From point 2 (waist line) through the point 32 (the hip line) draw a line the sides of the front equal to the length line of the sides of the back from point 2 (waist) to 1.5 m (bottom), and denoted by the point D.
From point 44 down to postpone the mid-length of the front equal to the length of the sides of the front from point 2 to point D, and is denoted by point D1. Skirt length from waist to all points of the bottom of the same. Point D and point D1 of the connected hand-free line.
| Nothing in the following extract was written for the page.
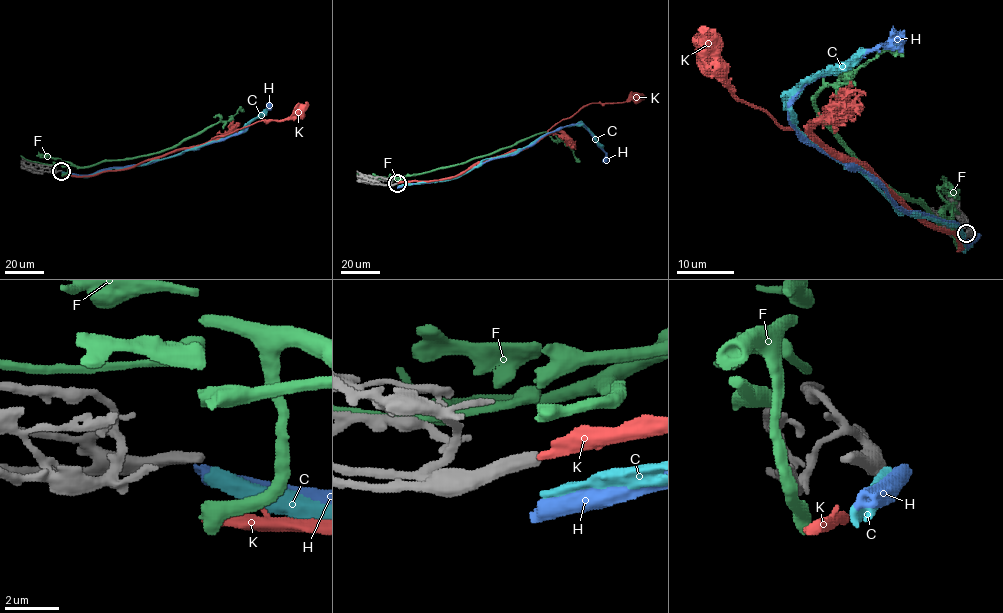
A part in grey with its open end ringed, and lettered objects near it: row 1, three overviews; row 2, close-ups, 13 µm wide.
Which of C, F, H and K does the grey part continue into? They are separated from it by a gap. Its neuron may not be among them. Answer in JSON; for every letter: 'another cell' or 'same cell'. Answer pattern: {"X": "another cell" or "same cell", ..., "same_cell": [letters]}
{"C": "another cell", "F": "another cell", "H": "another cell", "K": "same cell", "same_cell": ["K"]}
On the waist line Darts in the set. From point 44 to the left waist-delayed 9 cm, from point 9 up conduct a dashed vertical line (parallel to the middle of the front) so that it won't reach the chest line at 6 cm From point 9 we omit the dashed vertical line (also, in the middle of the front), which does not reach the hip line at 4 cm From point 9 at the waist right and left delayed by 2 cm (depth of the Darts 4cm). Straight lines connecting point 6 point 2 point 2 point 4 point 2 and point 2.
From point 16 (openings) omit the dashed vertical line that crosses the waist line and does not reach the hip line on the 4 see the intersection of the lines dotted line and the waist line denoted by point B1. From the point B1 to the right and left waist-delayed, 1,5 cm (depth tuck 3 cm). From point 16 down the line of dashes down to 6 cm of Straight lines connecting point 6 point 1,5, 1,5, point 4 with point 1.5 and point of 1.5 and we get a tuck.
The line width of the breast is determined from a point 1.5 (openings) up to the middle of the front, excluding the tuck. The middle of the front, from point 8 to point D1. Sleeve, collar, and cuffs to the dress based on the drawings, sleeves, collar and cuff blouse with tuck.